(Transcribed page text)

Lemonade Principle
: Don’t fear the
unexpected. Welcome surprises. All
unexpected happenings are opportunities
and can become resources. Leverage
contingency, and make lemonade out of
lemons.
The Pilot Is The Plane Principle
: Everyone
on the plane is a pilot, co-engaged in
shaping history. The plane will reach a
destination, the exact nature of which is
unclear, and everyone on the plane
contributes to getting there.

Problem - Can you rewrite the material above with each "unexpected" replaced by "unforeseen", leaving everything else unchanged?

Reply -
Lemonade Principle
: Don’t fear the
unforeseen. Welcome surprises. All
unforeseen happenings are opportunities
and can become resources. Leverage
contingency, and make lemonade out of
lemons.
The Pilot Is The Plane Principle
: Everyone
on the plane is a pilot, co-engaged in
shaping history. The plane will reach a
destination, the exact nature of which is
unclear, and everyone on the plane
contributes to getting there.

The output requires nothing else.